Na parceria com a Maia ambiente, mais do que duplicámos a recolha de 6 para 15 toneladas, apenas nos compartimentos (casas do lixo –prédio – porta a porta).
SV: A maioria dos projetos de recolha e tratamento de OAU têm surgido através de parcerias ou financiadas pelos Programas da Comissão Europeia. Contudo, ao contrário do que seria de esperar, por norma, a maioria destas iniciativas surgiram apenas no âmbito da Mobilidade Sustentável ou no contexto de incentivos ao uso de Energias Renováveis e, só mais recentemente, no âmbito também da Gestão de Resíduos, implementados quer por Agências de Energia, quer por Câmaras Municipais e Juntas de Freguesia, quer, por vezes, até, por Sistema Municipais e Multimunicipais.
Contudo, de acordo com o artigo 8.º do Decreto-Lei 267/2009, até 31 de dezembro de 2015, tinham de ser disponibilizados, pelo menos: 80 pontos de recolha por cada município com mais de 300 000 habitantes; 60 pontos de recolha por cada por cada município com mais de 150 000 habitantes; 30 pontos de recolha por cada município com mais de 50 000 habitantes; 15 pontos de recolha por cada município com mais de 25 000 habitantes; 12 pontos de recolha por cada município com menos de 25 000 habitantes.

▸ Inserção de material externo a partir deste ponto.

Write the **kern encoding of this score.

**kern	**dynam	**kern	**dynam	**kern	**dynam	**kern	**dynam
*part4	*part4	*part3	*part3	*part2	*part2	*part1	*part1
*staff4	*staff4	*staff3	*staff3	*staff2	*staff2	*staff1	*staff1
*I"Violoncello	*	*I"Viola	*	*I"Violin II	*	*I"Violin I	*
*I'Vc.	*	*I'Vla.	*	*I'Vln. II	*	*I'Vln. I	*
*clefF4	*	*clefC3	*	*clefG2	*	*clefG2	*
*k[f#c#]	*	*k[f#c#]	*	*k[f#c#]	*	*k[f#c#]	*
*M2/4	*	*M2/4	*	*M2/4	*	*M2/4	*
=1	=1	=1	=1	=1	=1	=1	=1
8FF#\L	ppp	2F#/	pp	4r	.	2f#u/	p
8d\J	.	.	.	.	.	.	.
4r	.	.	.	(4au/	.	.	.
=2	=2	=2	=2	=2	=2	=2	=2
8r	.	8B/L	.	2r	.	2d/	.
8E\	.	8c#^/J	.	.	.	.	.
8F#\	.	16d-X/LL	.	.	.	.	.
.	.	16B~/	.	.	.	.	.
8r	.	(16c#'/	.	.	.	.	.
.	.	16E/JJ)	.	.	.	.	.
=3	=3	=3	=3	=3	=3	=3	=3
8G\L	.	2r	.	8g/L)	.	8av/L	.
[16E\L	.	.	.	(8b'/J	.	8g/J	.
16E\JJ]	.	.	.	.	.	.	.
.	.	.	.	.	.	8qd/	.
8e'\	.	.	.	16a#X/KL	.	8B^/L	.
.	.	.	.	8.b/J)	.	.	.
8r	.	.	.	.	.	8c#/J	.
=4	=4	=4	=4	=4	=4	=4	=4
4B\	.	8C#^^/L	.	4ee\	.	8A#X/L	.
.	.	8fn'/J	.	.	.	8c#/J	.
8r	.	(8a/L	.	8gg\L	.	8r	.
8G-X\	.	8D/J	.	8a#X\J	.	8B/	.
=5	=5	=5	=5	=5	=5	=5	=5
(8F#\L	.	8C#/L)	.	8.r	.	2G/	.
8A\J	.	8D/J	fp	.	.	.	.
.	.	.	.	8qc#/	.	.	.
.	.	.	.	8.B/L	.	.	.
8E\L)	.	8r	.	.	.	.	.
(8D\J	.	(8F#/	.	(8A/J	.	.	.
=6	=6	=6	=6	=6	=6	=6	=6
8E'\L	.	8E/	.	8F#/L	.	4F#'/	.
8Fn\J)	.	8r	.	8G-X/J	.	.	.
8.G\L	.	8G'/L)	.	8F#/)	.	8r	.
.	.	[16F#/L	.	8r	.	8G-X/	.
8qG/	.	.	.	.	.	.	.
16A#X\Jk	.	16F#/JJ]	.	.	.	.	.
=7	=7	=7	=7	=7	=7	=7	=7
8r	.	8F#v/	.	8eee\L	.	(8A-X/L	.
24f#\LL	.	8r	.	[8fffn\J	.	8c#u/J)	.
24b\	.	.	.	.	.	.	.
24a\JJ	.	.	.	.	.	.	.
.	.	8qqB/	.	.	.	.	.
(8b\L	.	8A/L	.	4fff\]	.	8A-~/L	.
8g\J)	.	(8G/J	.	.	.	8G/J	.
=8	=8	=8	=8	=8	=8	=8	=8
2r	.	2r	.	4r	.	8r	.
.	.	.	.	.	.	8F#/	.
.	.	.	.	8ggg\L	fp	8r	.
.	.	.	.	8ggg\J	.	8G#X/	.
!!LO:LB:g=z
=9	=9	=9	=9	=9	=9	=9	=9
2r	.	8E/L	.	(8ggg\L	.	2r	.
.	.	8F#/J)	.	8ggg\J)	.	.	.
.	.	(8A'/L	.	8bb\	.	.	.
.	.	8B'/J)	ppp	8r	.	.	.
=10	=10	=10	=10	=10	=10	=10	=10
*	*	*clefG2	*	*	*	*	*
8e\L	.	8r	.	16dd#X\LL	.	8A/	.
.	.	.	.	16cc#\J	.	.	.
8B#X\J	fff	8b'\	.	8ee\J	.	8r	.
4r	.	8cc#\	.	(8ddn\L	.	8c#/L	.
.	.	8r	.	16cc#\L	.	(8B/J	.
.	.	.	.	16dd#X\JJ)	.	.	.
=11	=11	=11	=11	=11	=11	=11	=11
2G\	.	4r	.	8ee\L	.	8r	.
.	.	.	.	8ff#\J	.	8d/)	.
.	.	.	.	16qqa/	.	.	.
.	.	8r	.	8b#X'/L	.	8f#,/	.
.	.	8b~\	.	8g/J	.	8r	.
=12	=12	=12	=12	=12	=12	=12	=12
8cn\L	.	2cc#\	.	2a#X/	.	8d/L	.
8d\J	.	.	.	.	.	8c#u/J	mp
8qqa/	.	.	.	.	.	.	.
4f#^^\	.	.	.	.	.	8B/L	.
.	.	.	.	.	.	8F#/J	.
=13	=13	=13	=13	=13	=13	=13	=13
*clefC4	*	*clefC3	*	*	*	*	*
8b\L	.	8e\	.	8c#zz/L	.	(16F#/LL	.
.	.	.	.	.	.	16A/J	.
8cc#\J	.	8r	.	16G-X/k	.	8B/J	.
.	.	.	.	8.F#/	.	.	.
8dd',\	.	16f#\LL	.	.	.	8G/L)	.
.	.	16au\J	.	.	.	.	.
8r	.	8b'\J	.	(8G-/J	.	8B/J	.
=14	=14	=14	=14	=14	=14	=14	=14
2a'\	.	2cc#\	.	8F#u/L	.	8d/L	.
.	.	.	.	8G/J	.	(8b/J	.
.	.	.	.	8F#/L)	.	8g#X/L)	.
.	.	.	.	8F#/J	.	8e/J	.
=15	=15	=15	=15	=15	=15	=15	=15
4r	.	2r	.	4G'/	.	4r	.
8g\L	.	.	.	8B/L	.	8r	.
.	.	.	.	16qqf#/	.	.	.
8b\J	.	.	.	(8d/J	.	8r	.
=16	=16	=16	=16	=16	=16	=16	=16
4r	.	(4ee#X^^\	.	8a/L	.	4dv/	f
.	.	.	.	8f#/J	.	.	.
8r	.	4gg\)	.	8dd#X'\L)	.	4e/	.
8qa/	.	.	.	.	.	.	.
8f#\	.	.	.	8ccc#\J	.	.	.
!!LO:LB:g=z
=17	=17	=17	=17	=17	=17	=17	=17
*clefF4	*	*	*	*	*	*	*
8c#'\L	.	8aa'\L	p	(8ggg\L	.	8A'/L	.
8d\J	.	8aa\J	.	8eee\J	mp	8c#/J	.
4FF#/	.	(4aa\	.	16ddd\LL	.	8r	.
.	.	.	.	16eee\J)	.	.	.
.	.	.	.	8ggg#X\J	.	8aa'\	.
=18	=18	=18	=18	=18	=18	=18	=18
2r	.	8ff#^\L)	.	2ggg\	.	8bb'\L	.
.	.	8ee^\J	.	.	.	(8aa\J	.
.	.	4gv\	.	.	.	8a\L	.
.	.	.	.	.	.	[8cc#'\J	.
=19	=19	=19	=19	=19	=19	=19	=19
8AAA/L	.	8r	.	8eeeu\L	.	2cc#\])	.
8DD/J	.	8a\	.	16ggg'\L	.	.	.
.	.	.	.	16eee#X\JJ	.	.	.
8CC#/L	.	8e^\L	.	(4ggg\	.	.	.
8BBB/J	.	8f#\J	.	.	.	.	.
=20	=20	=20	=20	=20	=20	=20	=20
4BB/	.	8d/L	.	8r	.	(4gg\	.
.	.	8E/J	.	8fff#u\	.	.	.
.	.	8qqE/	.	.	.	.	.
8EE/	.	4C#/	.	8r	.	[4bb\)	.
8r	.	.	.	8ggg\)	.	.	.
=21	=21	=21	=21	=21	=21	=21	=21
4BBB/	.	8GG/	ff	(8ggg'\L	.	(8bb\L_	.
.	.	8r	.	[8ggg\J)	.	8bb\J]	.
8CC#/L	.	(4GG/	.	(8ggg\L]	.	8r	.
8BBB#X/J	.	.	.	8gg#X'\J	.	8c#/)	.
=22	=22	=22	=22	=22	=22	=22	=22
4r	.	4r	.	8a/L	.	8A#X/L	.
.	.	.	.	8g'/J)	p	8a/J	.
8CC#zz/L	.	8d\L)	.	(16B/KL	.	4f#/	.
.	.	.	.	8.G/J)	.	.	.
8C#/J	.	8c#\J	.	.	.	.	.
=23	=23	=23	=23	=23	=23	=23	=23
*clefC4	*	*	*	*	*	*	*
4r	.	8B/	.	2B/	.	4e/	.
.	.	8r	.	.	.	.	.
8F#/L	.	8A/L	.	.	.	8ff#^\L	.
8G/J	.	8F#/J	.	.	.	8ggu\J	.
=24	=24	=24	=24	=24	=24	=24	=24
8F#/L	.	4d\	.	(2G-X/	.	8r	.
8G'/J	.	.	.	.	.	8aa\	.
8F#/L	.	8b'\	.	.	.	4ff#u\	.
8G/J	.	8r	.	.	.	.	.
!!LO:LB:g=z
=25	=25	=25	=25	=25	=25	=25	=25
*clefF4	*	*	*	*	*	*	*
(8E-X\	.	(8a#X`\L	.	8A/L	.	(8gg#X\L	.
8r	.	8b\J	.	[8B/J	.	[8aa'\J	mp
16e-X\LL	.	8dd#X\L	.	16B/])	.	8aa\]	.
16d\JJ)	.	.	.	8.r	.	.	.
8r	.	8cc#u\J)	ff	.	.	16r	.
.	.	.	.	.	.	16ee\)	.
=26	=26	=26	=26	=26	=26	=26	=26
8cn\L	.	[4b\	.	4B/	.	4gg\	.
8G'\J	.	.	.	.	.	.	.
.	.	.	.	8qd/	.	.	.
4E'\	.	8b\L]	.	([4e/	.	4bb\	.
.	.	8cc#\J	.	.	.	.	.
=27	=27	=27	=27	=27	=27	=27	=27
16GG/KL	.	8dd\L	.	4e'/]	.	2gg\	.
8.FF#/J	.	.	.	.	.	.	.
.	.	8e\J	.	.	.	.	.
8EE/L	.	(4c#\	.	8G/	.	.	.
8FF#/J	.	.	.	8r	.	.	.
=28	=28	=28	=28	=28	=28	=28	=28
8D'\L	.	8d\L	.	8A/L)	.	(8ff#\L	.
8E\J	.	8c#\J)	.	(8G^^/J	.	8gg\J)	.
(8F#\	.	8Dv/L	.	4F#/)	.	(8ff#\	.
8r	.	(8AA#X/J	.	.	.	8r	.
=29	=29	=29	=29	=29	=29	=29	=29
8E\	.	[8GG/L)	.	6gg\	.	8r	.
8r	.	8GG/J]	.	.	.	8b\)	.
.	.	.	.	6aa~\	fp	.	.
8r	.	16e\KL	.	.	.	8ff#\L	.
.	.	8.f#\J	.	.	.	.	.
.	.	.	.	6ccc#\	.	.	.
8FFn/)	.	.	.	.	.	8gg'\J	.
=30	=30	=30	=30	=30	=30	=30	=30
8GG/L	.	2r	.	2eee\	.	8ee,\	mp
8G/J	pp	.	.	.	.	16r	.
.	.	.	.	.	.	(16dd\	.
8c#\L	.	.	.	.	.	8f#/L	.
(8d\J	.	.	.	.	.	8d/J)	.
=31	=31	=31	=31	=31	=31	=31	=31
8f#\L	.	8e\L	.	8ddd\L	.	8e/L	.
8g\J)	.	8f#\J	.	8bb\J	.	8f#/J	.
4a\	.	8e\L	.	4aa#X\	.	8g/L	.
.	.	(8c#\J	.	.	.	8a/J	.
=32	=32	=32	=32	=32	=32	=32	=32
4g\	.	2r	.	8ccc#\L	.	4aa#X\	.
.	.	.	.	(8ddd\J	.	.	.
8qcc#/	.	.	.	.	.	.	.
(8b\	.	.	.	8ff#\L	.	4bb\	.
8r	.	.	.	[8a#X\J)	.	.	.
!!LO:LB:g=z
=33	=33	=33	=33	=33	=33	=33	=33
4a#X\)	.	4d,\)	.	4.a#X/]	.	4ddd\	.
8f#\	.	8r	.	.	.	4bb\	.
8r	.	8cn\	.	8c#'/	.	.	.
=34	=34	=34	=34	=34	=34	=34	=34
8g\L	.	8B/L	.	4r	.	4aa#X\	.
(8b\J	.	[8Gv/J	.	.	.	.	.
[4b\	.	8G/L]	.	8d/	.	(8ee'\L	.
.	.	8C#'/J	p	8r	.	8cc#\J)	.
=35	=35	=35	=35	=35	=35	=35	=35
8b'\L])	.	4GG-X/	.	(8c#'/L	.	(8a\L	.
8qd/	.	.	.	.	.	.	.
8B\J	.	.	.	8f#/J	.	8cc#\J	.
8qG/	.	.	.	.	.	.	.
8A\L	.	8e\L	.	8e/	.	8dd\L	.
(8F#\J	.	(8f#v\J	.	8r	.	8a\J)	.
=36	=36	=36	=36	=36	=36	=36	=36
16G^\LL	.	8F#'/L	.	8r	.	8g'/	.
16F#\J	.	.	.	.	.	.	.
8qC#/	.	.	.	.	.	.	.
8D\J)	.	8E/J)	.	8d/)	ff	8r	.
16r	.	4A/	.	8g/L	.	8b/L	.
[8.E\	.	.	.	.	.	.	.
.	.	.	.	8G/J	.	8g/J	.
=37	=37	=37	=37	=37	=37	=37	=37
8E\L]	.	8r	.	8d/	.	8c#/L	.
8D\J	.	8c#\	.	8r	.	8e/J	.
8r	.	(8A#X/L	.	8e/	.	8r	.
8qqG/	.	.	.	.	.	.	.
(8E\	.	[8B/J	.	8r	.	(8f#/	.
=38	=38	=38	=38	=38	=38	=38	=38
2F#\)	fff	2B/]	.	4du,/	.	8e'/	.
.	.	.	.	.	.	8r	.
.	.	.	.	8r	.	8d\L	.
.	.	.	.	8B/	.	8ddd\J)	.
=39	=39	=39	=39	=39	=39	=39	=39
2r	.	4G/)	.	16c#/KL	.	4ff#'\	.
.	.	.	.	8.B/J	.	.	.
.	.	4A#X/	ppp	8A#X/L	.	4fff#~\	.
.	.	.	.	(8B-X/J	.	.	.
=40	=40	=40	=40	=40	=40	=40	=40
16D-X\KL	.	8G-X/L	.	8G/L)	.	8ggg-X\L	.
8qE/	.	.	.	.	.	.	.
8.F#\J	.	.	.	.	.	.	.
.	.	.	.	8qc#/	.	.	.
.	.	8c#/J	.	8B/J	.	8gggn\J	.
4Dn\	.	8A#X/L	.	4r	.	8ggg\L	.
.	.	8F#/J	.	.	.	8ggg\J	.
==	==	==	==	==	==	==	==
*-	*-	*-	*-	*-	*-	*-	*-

Existe, portanto, um mercado vasto de recolha de OAU por explorar em Portugal.
SV: O nosso caso de sucesso é termo-nos mantido no mercado desde 2008 com todas as dificuldades que encontrámos no caminho. Começámos como produtora de biocombustível e, rapidamente, percebemos que o nosso propósito passaria por resolver primeiro o problema da subvalorização do óleo alimentar usado como matéria-prima para a descarbonização.
No futuro, ambicionamos expandir a nossa rede de recolha para mais municípios e espaços comerciais, crescer no setor Horeca e alargar o nosso âmbito de recolha para mais tipos de resíduos.